Aim of the task =
Copy out the items below, swapping each "series" for "data set" and keeping everything else the same. Don't include the pictures.

•••

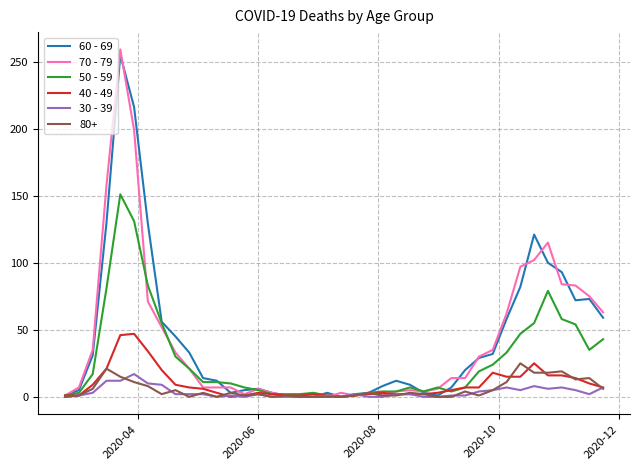

What is the highest value of the 40 - 49 series?

47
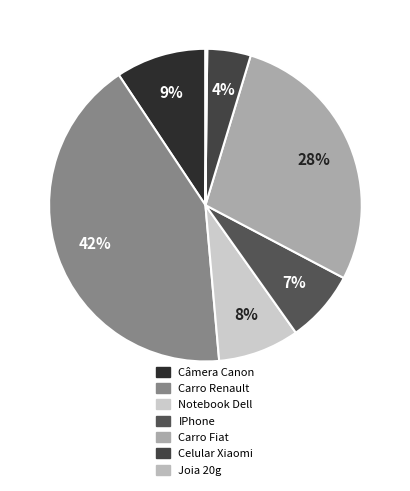

Which category has the smallest portion of the pie?

Joia 20g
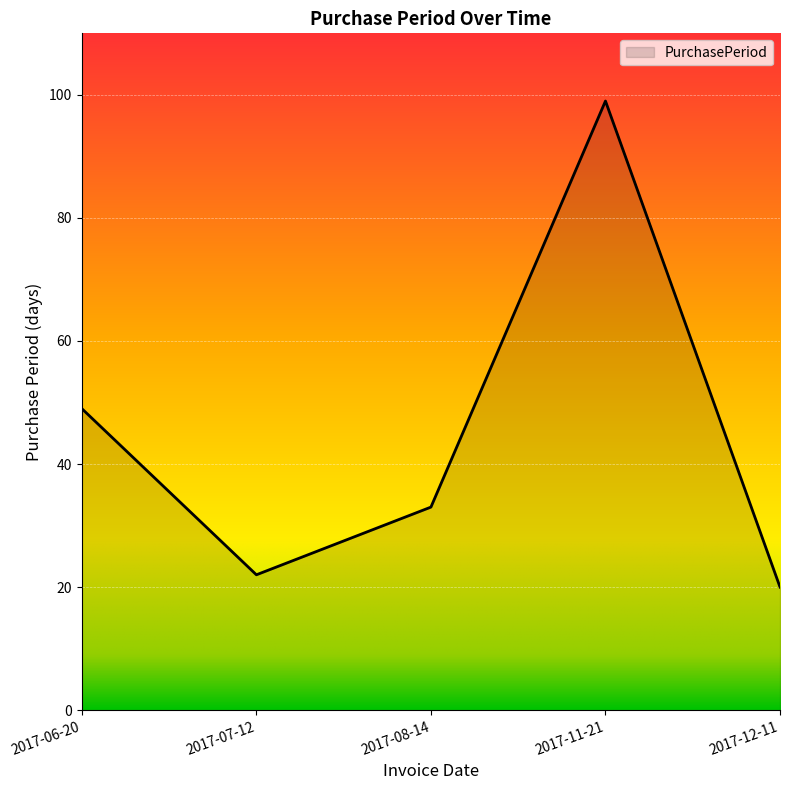

Where is the first local maximum?

2017-11-21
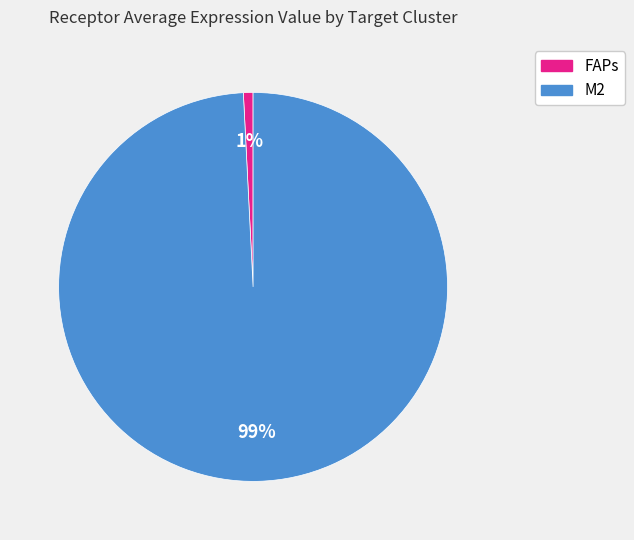

To the nearest percent, what is the difference between the FAPs and M2 slice percentages?

98%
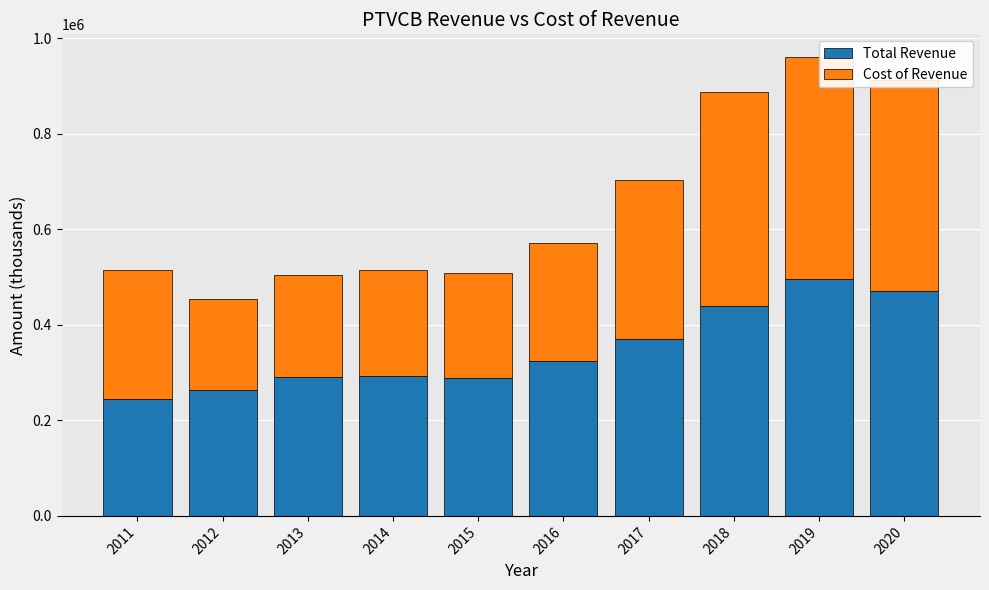

Reading right to left, what are all the values shown in this chart?

Total Revenue: 2020=471600	2019=496100	2018=439200	2017=371400	2016=324700	2015=288000	2014=292700	2013=291700	2012=263000	2011=245500
Cost of Revenue: 2020=440100	2019=464200	2018=447500	2017=332100	2016=246300	2015=219700	2014=222500	2013=212600	2012=192100	2011=270100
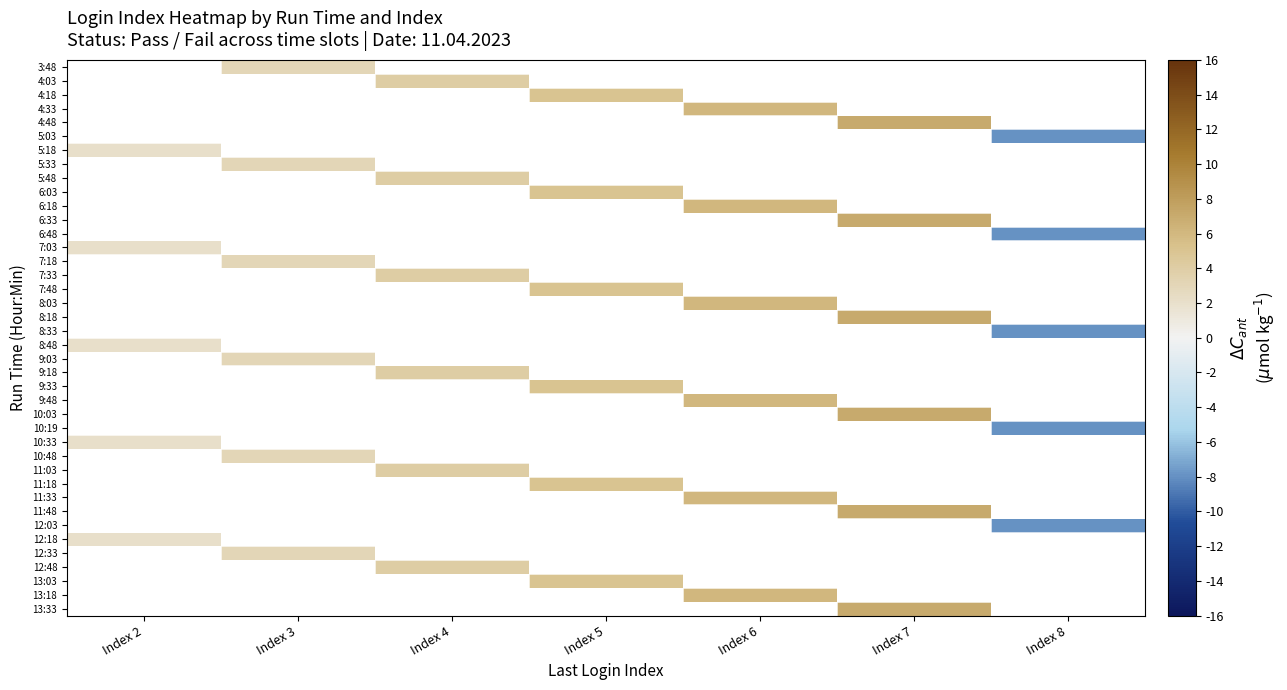

At which category does the chart reach its minimum across all series?

Index 8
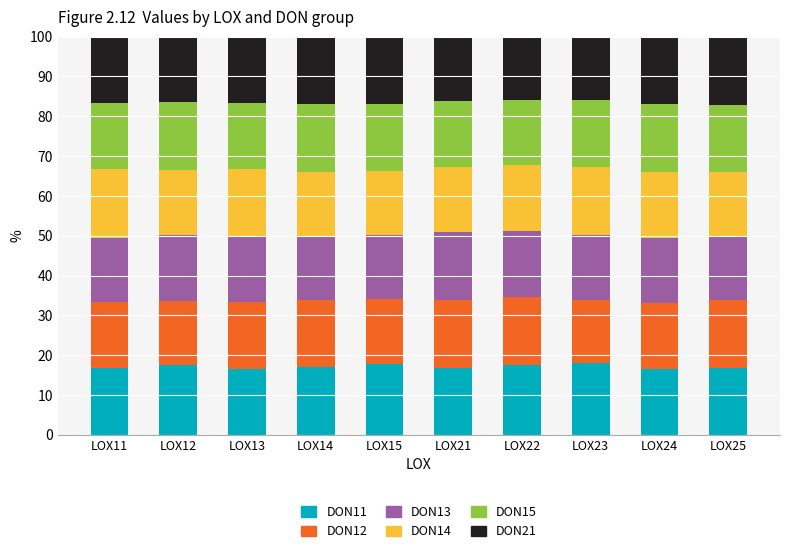

What is the total value across all series at LOX12?

100.0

•••

The completed task =
What is the highest value of the 40 - 49 data set?

47

Which category has the smallest portion of the pie?

Joia 20g

Where is the first local maximum?

2017-11-21

To the nearest percent, what is the difference between the FAPs and M2 slice percentages?

98%

Reading right to left, what are all the values shown in this chart?

Total Revenue: 2020=471600	2019=496100	2018=439200	2017=371400	2016=324700	2015=288000	2014=292700	2013=291700	2012=263000	2011=245500
Cost of Revenue: 2020=440100	2019=464200	2018=447500	2017=332100	2016=246300	2015=219700	2014=222500	2013=212600	2012=192100	2011=270100

At which category does the chart reach its minimum across all data set?

Index 8

What is the total value across all data set at LOX12?

100.0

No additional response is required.